WHAT TO DO: Give the number of lines in the material below that contain the word "Samsun", and nothing else.

PROVIDED RECORDS:
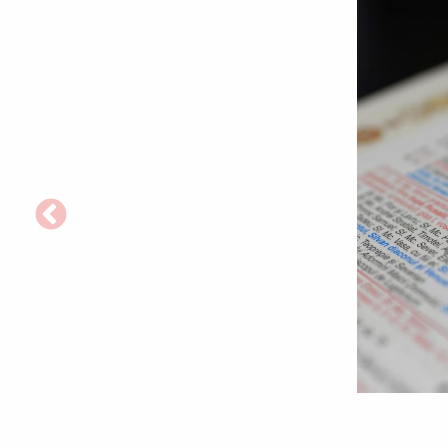
Foto:
Oana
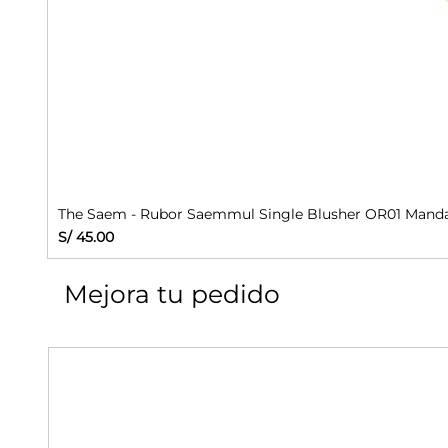
The Saem - Rubor Saemmul Single Blusher OR01 Manda
Precio
S/ 45.00
Mejora tu pedido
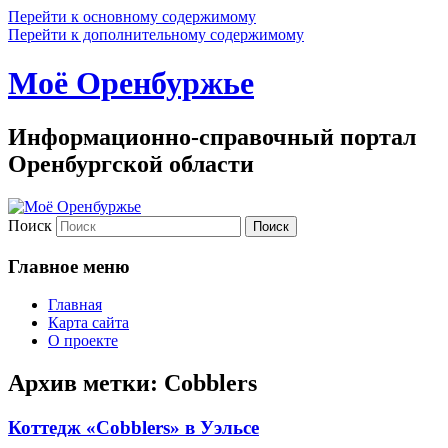
Перейти к основному содержимому
Перейти к дополнительному содержимому
Моё Оренбуржье
Информационно-справочный портал
Оренбургской области
Поиск
Главное меню
Главная
Карта сайта
О проекте
Архив метки:
Cobblers
Коттедж «Cobblers» в Уэльсе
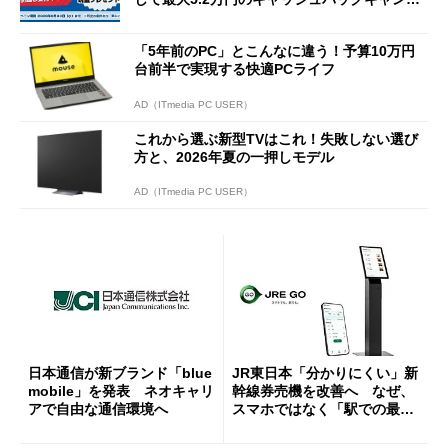
ーンを開催
「5年前のPC」とこんなに違う！予算10万円
台前半で実現する快適PCライフ
AD（ITmedia PC USER）
これから選ぶ新型TVはこれ！失敗しない選び
方と、2026年夏の一押しモデル
AD（ITmedia PC USER）
日本通信が新ブランド「blue
JR東日本「分かりにくい」新
mobile」を発表 ネオキャリ
幹線券売機を改善へ なぜ、
アで自由な通信環境へ
スマホではなく「駅での最短
1分購入」を実現？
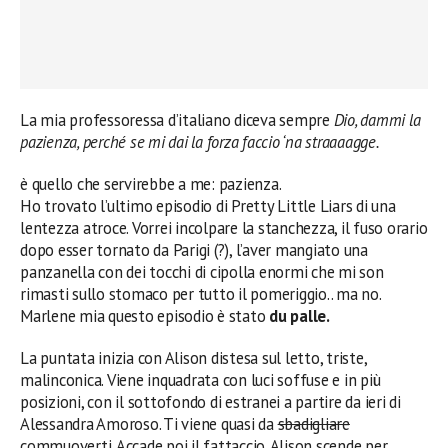
La mia professoressa d’italiano diceva sempre
Dio, dammi la
pazienza, perché se mi dai la forza faccio ‘na straaaagge.
è quello che servirebbe a me: pazienza.
Ho trovato l’ultimo episodio di Pretty Little Liars di una
lentezza atroce. Vorrei incolpare la stanchezza, il fuso orario
dopo esser tornato da Parigi (?), l’aver mangiato una
panzanella con dei tocchi di cipolla enormi che mi son
rimasti sullo stomaco per tutto il pomeriggio.. ma no.
Marlene mia questo episodio è stato
du palle.
La puntata inizia con Alison distesa sul letto, triste,
malinconica. Viene inquadrata con luci soffuse e in più
posizioni, con il sottofondo di estranei a partire da ieri di
Alessandra Amoroso. Ti viene quasi da
sbadigliare
commuoverti. Accade poi il fattaccio. Alison scende per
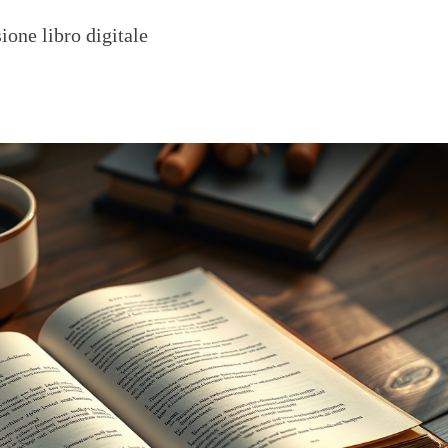
ione libro digitale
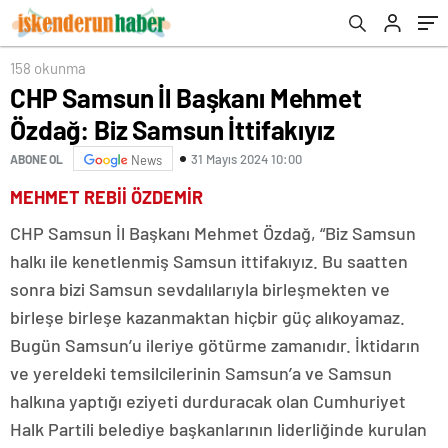
158 okunma
CHP Samsun İl Başkanı Mehmet
Özdağ: Biz Samsun İttifakıyız
31 Mayıs 2024 10:00
ABONE OL
News
MEHMET REBİİ ÖZDEMİR
CHP Samsun İl Başkanı Mehmet Özdağ, “Biz Samsun
halkı ile kenetlenmiş Samsun ittifakıyız. Bu saatten
sonra bizi Samsun sevdalılarıyla birleşmekten ve
birleşe birleşe kazanmaktan hiçbir güç alıkoyamaz.
Bugün Samsun’u ileriye götürme zamanıdır. İktidarın
ve yereldeki temsilcilerinin Samsun’a ve Samsun
halkına yaptığı eziyeti durduracak olan Cumhuriyet
Halk Partili belediye başkanlarının liderliğinde kurulan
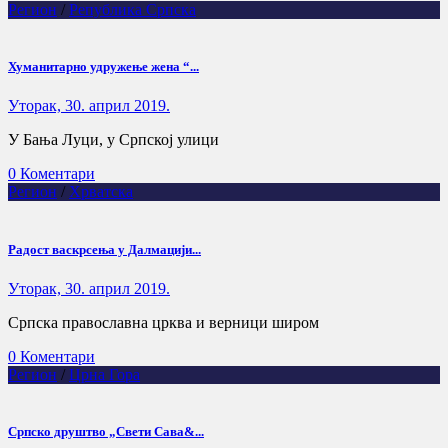
Регион
/
Република Српска
Хуманитарно удружење жена “...
Уторак, 30. април 2019.
У Бања Луци, у Српској улици
0 Коментари
Регион
/
Хрватска
Радост васкрсења у Далмацији...
Уторак, 30. април 2019.
Српска православна црква и верници широм
0 Коментари
Регион
/
Црна Гора
Српско друштво „Свети Сава&...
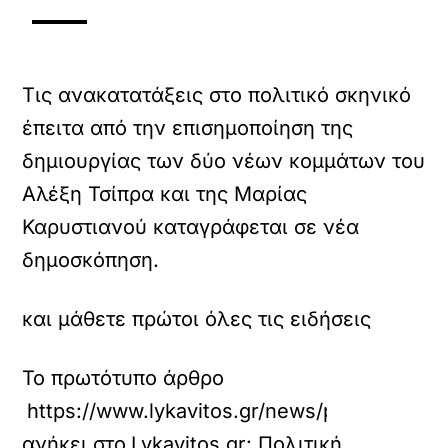
Τις ανακατατάξεις στο πολιτικό σκηνικό
έπειτα από την επισημοποίηση της
δημιουργίας των δύο νέων κομμάτων του
Αλέξη Τσίπρα και της Μαρίας
Καρυστιανού καταγράφεται σε νέα
δημοσκόπηση.
και μάθετε πρώτοι όλες τις ειδήσεις
Το πρωτότυπο άρθρο
https://www.lykavitos.gr/news/politics/pagi
ανήκει στο
Lykavitos.gr: Πολιτική
.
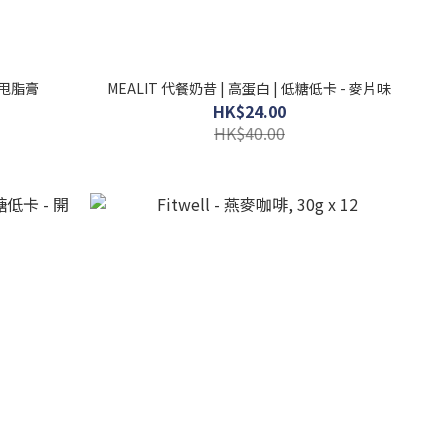
强效甩脂膏
MEALIT 代餐奶昔 | 高蛋白 | 低糖低卡 - 麥片味
HK$24.00
HK$40.00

ANSWER SECTION: 7